• _TASK TO CARRY OUT_
Begin with the first line below and retype each line exactly through the line containing "Washington, D.C. 20549". Any pictures are to be left out.

• _MATERIAL FOR THE TASK_
BEGIN

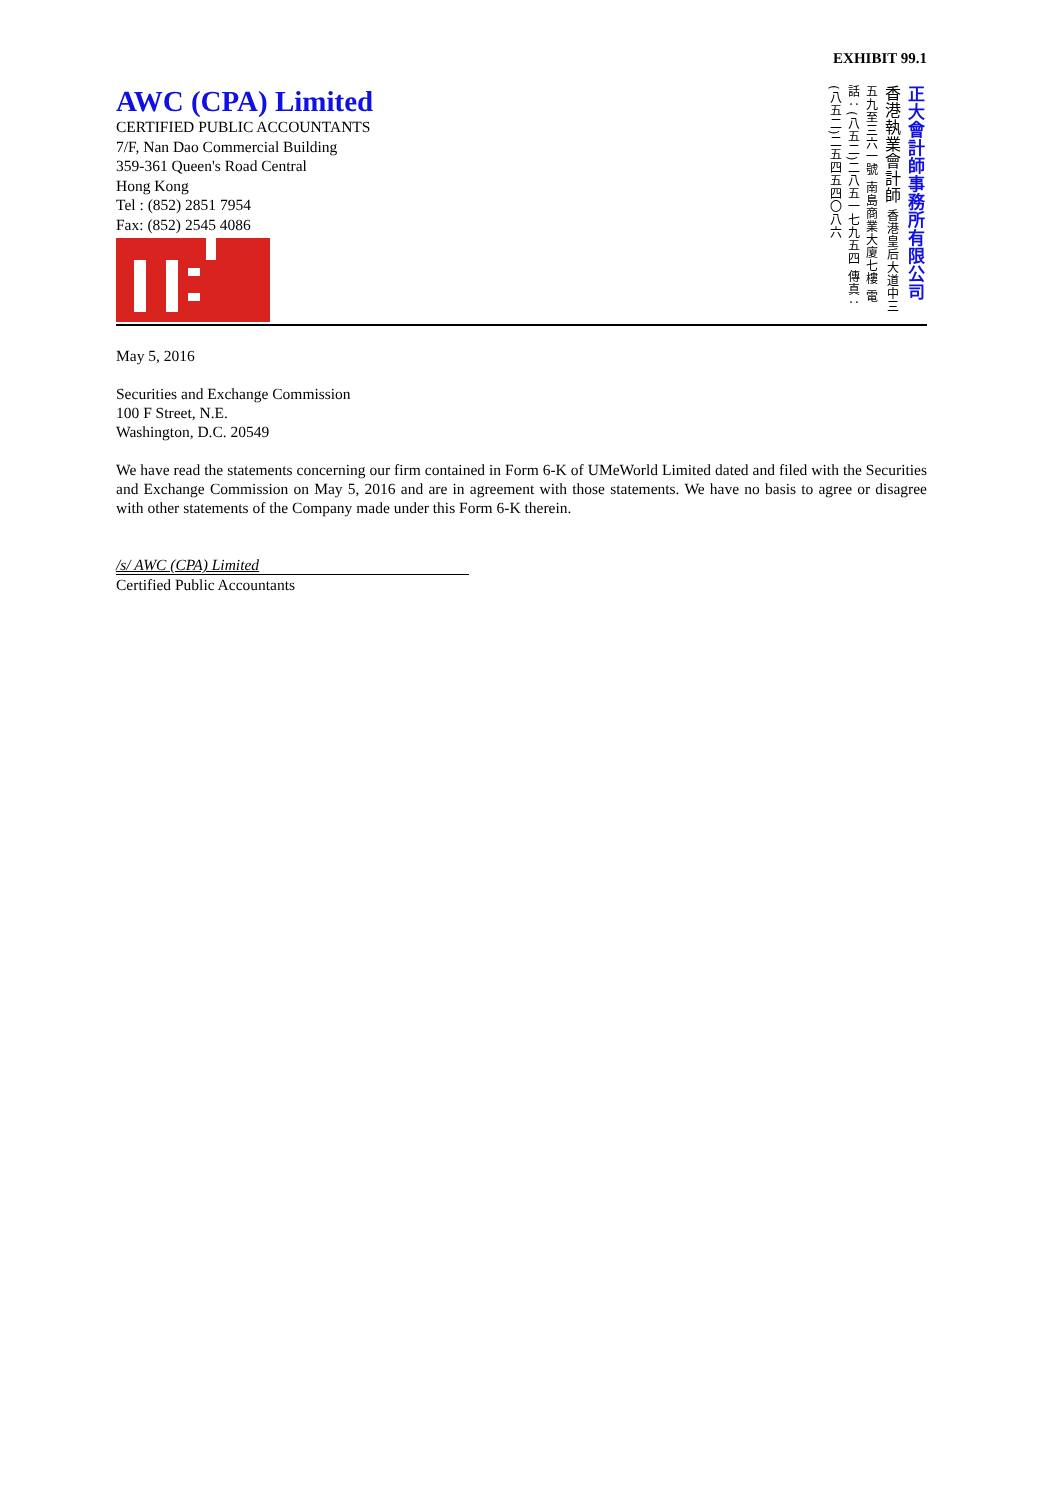EXHIBIT 99.1
AWC (CPA) Limited
CERTIFIED PUBLIC ACCOUNTANTS
7/F, Nan Dao Commercial Building
359-361 Queen's Road Central
Hong Kong
Tel : (852) 2851 7954
Fax: (852) 2545 4086
正大會計師事務所有限公司 香港執業會計師 香港皇后大道中三五九至三六一號 南島商業大廈七樓 電話：(八五二)二八五一七九五四 傳真：(八五二)二五四五四〇八六
May 5, 2016
Securities and Exchange Commission
100 F Street, N.E.
Washington, D.C. 20549
We have read the statements concerning our firm contained in Form 6-K of UMeWorld Limited dated and filed with the Securities and Exchange Commission on May 5, 2016 and are in agreement with those statements. We have no basis to agree or disagree with other statements of the Company made under this Form 6-K therein.
/s/ AWC (CPA) Limited
Certified Public Accountants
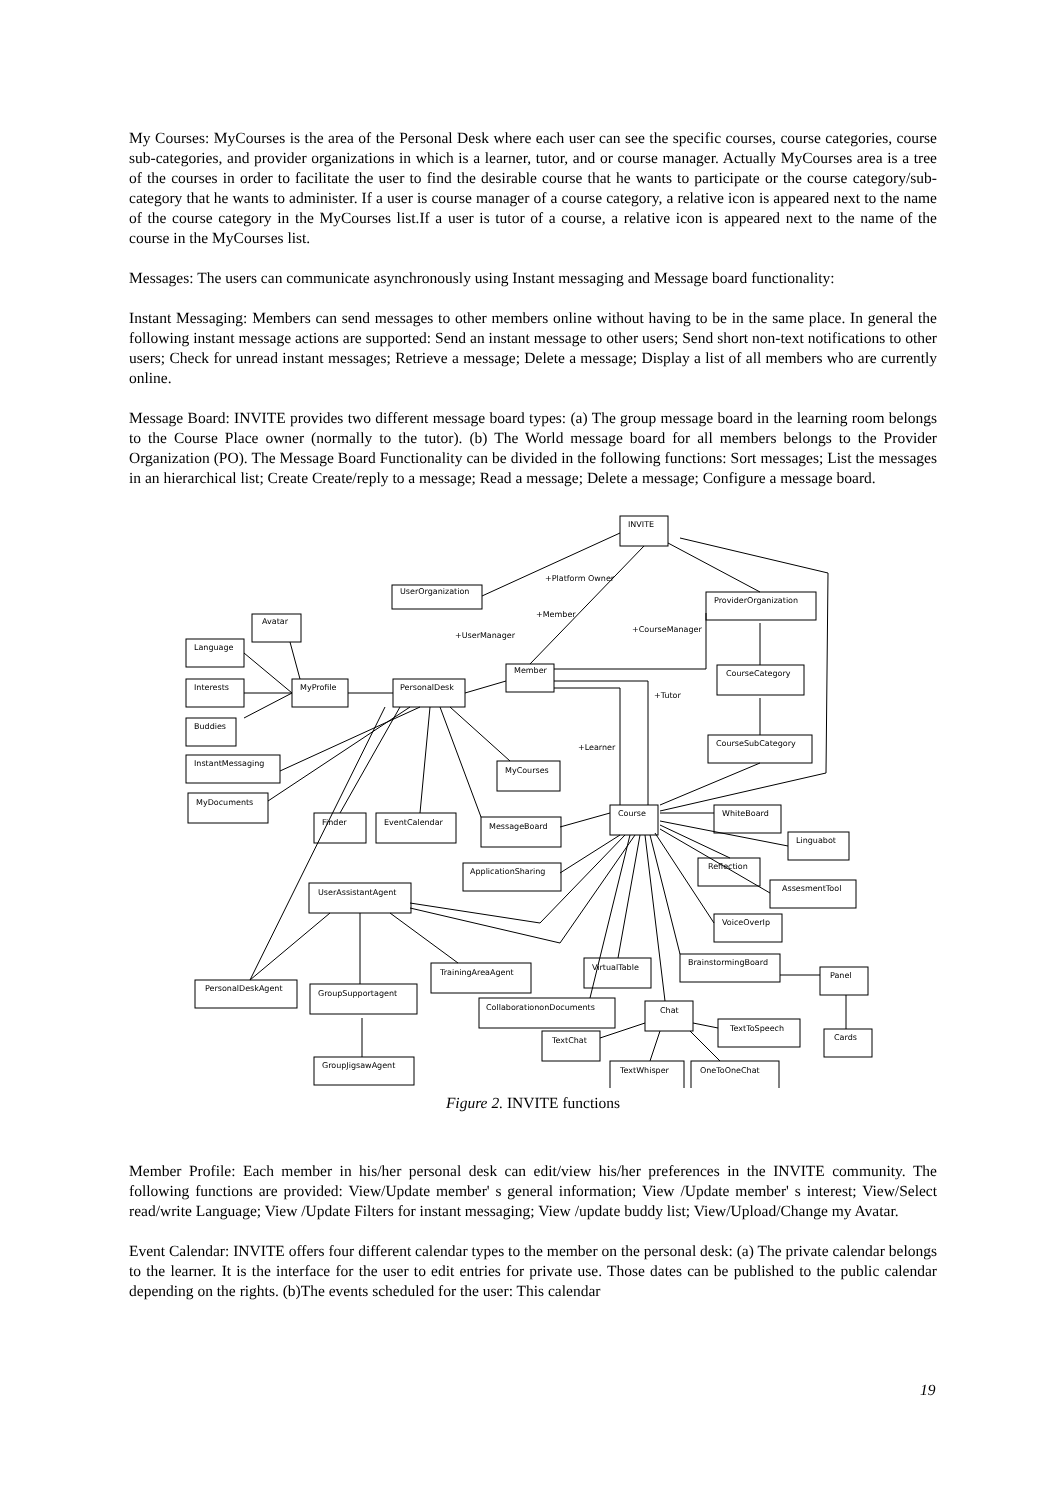My Courses: MyCourses is the area of the Personal Desk where each user can see the specific courses, course categories, course sub-categories, and provider organizations in which is a learner, tutor, and or course manager. Actually MyCourses area is a tree of the courses in order to facilitate the user to find the desirable course that he wants to participate or the course category/sub-category that he wants to administer. If a user is course manager of a course category, a relative icon is appeared next to the name of the course category in the MyCourses list.If a user is tutor of a course, a relative icon is appeared next to the name of the course in the MyCourses list.
Messages: The users can communicate asynchronously using Instant messaging and Message board functionality:
Instant Messaging: Members can send messages to other members online without having to be in the same place. In general the following instant message actions are supported: Send an instant message to other users; Send short non-text notifications to other users; Check for unread instant messages; Retrieve a message; Delete a message; Display a list of all members who are currently online.
Message Board: INVITE provides two different message board types: (a) The group message board in the learning room belongs to the Course Place owner (normally to the tutor). (b) The World message board for all members belongs to the Provider Organization (PO). The Message Board Functionality can be divided in the following functions: Sort messages; List the messages in an hierarchical list; Create Create/reply to a message; Read a message; Delete a message; Configure a message board.
INVITE
UserOrganization
ProviderOrganization
Avatar
Language
Member
CourseCategory
Interests
MyProfile
PersonalDesk
Buddies
CourseSubCategory
InstantMessaging
MyCourses
MyDocuments
Course
WhiteBoard
Finder
EventCalendar
MessageBoard
Linguabot
Reflection
ApplicationSharing
AssesmentTool
UserAssistantAgent
VoiceOverIp
BrainstormingBoard
VirtualTable
TrainingAreaAgent
Panel
PersonalDeskAgent
GroupSupportagent
CollaborationonDocuments
Chat
TextToSpeech
Cards
TextChat
TextWhisper
OneToOneChat
GroupJigsawAgent
+Platform Owner
+Member
+UserManager
+CourseManager
+Tutor
+Learner
Figure 2. INVITE functions
Member Profile: Each member in his/her personal desk can edit/view his/her preferences in the INVITE community. The following functions are provided: View/Update member' s general information; View /Update member' s interest; View/Select read/write Language; View /Update Filters for instant messaging; View /update buddy list; View/Upload/Change my Avatar.
Event Calendar: INVITE offers four different calendar types to the member on the personal desk: (a) The private calendar belongs to the learner. It is the interface for the user to edit entries for private use. Those dates can be published to the public calendar depending on the rights. (b)The events scheduled for the user: This calendar
19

END

• _EXERCISE RESULT_
EXHIBIT 99.1
AWC (CPA) Limited
CERTIFIED PUBLIC ACCOUNTANTS
7/F, Nan Dao Commercial Building
359-361 Queen's Road Central
Hong Kong
Tel : (852) 2851 7954
Fax: (852) 2545 4086
正大會計師事務所有限公司 香港執業會計師 香港皇后大道中三五九至三六一號 南島商業大廈七樓 電話：(八五二)二八五一七九五四 傳真：(八五二)二五四五四〇八六
May 5, 2016
Securities and Exchange Commission
100 F Street, N.E.
Washington, D.C. 20549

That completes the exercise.